The Mabel-Canton building trade’s class poses on one of the nine picnic tables they built for the city of Mabel and Mabel Historical Society. In front, from left, are Hunter Johnson, Collin O’Bieglo, Andy Sollien, Mac Nelson, Joe Wathier and Noah Manning.  In back are Chris Nordsving, Nick Drinkall, Lucas Nordsving, Dustin Kerns, Dalton Helgeson, Danny Lind, Mason Henry and Jordan Magnuson. Students not shown are Ethan Brink and Justin Ward.
The Mabel-Canton building trade’s class poses on one of the nine picnic tables they built for the city of Mabel and Mabel Historical Society. In front, from left, are Hunter Johnson, Collin O’Bieglo, Andy Sollien, Mac Nelson, Joe Wathier and Noah Manning. In back are Chris Nordsving, Nick Drinkall, Lucas Nordsving, Dustin Kerns, Dalton Helgeson, Danny Lind, Mason Henry and Jordan Magnuson. Students not shown are Ethan Brink and Justin Ward.
Mabel-Canton students in Paul Tollefsrud's furniture building/building trades class had the opportunity this fall to mix education with community service while building a total of nine picnic tables to replace those which were damaged or destroyed during flooding in June.

Tollefsrud said the project started when he was contacted by the city regarding the replacement of tables damaged in the spring floods.

"I was contacted by Karen Larson (city clerk)...I said it would be a great opportunity for my kids to go through the process of building them," he said.

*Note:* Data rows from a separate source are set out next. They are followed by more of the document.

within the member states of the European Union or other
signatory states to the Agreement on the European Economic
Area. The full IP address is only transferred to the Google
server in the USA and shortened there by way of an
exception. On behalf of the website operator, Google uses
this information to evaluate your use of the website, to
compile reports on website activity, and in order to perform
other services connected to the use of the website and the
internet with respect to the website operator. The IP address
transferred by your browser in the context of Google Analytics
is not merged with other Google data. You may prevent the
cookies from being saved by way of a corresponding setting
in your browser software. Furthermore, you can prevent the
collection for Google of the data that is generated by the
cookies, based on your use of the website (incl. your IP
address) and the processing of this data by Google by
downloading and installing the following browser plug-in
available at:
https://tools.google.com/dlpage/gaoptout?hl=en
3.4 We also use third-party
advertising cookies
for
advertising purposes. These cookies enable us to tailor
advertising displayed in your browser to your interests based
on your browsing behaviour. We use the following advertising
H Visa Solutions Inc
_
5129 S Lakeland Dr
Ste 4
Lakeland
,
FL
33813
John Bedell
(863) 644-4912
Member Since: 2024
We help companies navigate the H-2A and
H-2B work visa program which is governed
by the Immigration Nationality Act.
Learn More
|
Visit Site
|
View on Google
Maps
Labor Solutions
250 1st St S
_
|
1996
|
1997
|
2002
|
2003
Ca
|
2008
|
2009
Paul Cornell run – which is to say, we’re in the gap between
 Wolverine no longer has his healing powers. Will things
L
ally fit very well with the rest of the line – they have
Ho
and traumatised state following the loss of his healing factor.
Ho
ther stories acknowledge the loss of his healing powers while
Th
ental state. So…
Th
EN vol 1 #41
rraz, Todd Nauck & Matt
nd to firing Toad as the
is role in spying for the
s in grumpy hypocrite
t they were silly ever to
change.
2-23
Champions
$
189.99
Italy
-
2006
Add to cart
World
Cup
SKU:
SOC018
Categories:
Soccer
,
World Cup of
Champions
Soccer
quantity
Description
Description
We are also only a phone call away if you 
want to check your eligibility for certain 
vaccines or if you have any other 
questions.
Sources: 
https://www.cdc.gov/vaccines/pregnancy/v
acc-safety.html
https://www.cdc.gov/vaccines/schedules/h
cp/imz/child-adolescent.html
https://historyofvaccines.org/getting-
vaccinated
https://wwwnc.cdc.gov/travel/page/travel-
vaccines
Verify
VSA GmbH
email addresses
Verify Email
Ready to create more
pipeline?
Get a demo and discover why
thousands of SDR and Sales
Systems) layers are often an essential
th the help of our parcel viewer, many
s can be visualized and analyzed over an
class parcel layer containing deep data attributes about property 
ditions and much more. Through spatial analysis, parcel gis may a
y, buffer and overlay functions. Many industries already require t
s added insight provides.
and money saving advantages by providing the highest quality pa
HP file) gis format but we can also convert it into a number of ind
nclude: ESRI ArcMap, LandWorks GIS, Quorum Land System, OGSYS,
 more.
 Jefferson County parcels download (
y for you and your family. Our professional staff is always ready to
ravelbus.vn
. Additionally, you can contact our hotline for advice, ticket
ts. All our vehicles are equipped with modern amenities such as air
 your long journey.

Student Noah Manning agreed. "We thought it would be a good way to help out the community," he said with fellow student Danny Lind. "(We started) a week into the school year and finished about two weeks ago. This was pretty much the only project we had."

Mabel's public works director Robert Mierau said all of the materials were paid for by the city's insurance. The total cost for parts on each table were around $100.

Mierau added that before the city decided to ask the students and Tollefsrud to build the tables, they had done some cost comparisons regarding buying new tables from area businesses.

"If you want a good, quality table, it could be $600 to $1,000...and this (the shop class project) is a good opportunity for the kids," he said.

"We hit on design...assembling stuff, cutting stuff to the right length..." Tollefsrud said of the project. "It wasn't part of the curriculum at all - something we just threw in there."

The class built a total of nine picnic tables. Six of the tables are now in the possession of the city of Mabel. Tollefsrud said once they started working on tables for the city, the Mabel Historical Society asked the class to produce three more tables for their buildings. "I think once they found out we were doing some for the city, there are people on the city council who are part of the historical society (who) asked us if we would build three for them."

The cooperative project between the city and school is not over. Tollefsrud said the building trades class plans to start building a new concession stand for Steam Engine Park in the next couple months. Plans are still in the works to determine the size and structure of the stand, Mierau said.

Like the picnic tables, the city's insurance policy will cover the cost of the materials for the new concession stand.

"Just so we can get it done before next spring," Mierau said.